▶ Problem statement:
From the records below, please print only the lines from the one containing "романтичен и вкусно привлечен впечаток." through the one containing "médecins formés à la fois à la médecine", both included. Skip the pictures.
##########
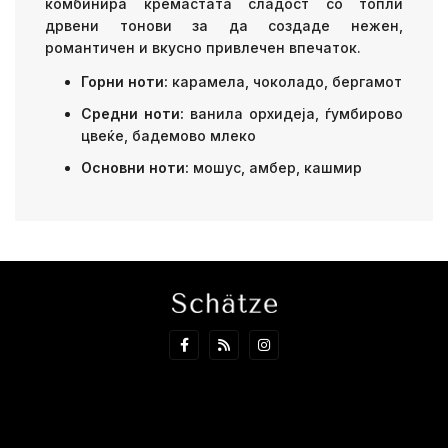
комбинира кремастата сладост со топли
дрвени тонови за да создаде нежен,
романтичен и вкусно привлечен впечаток.
Горни ноти:
карамела, чоколадо, бергамот
Средни ноти:
ванила орхидеја, ѓумбирово
цвеќе, бадемово млеко
Основни ноти:
мошус, амбер, кашмир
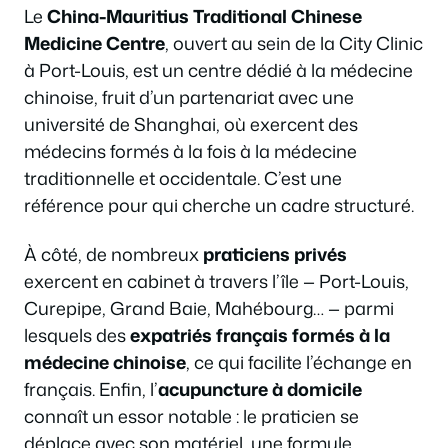
Le
China-Mauritius Traditional Chinese
Medicine Centre
, ouvert au sein de la City Clinic
à Port-Louis, est un centre dédié à la médecine
chinoise, fruit d’un partenariat avec une
université de Shanghai, où exercent des
médecins formés à la fois à la médecine
traditionnelle et occidentale. C’est une
référence pour qui cherche un cadre structuré.
À côté, de nombreux
praticiens privés
exercent en cabinet à travers l’île — Port-Louis,
Curepipe, Grand Baie, Mahébourg… — parmi
lesquels des
expatriés français formés à la
médecine chinoise
, ce qui facilite l’échange en
français. Enfin, l’
acupuncture à domicile
connaît un essor notable : le praticien se
déplace avec son matériel, une formule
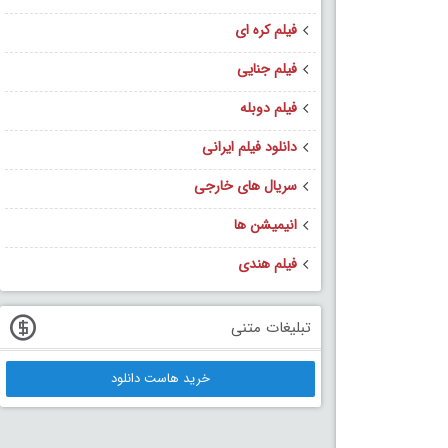
فیلم کره ای
فیلم جنایی
فیلم دوبله
دانلود فیلم ایرانی
سریال های خارجی
انیمیشن ها
فیلم هندی
تبلیغات متنی
خرید هاست دانلود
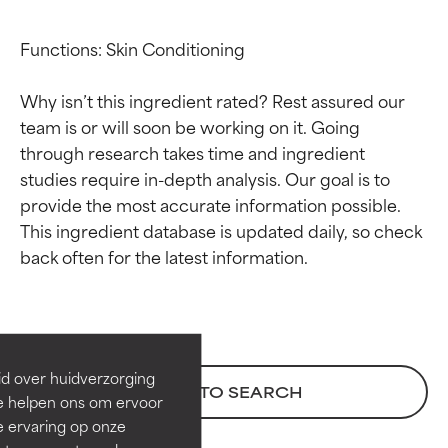
Functions: Skin Conditioning

Why isn’t this ingredient rated? Rest assured our 
team is or will soon be working on it. Going 
through research takes time and ingredient 
studies require in-depth analysis. Our goal is to 
provide the most accurate information possible. 
This ingredient database is updated daily, so check 
Beoordelingen van
Beoordelingen van
ingrediënten
ingrediënten
BESTE
BESTE
Bewezen en ondersteund door
Bewezen en ondersteund door
id over huidverzorging
BACK TO SEARCH
onafhankelijk onderzoek.
onafhankelijk onderzoek.
Ze helpen ons om ervoor
Uitstekend actief ingrediënt
Uitstekend actief ingrediënt
e ervaring op onze
voor de meeste huidtypen of
voor de meeste huidtypen of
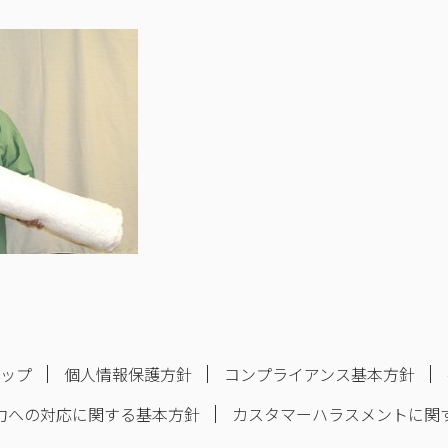
マップ
個人情報保護方針
コンプライアンス基本方針
力への対応に関する基本方針
カスタマーハラスメントに関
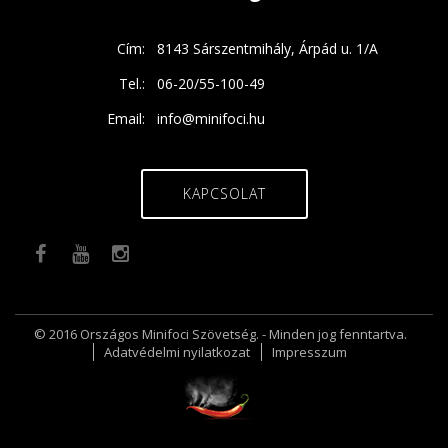
Cím:
8143 Sárszentmihály, Árpád u. 1/A
Tel.:
06-20/55-100-49
Email:
info@minifoci.hu
KAPCSOLAT
© 2016 Országos Minifoci Szövetség. - Minden jog fenntartva.
Adatvédelmi nyilatkozat
Impresszum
##########
▶ Result:
романтичен и вкусно привлечен впечаток.
Горни ноти:
карамела, чоколадо, бергамот
Средни ноти:
ванила орхидеја, ѓумбирово
цвеќе, бадемово млеко
Основни ноти:
мошус, амбер, кашмир
Le
China-Mauritius Traditional Chinese
Medicine Centre
, ouvert au sein de la City Clinic
à Port-Louis, est un centre dédié à la médecine
chinoise, fruit d’un partenariat avec une
université de Shanghai, où exercent des
médecins formés à la fois à la médecine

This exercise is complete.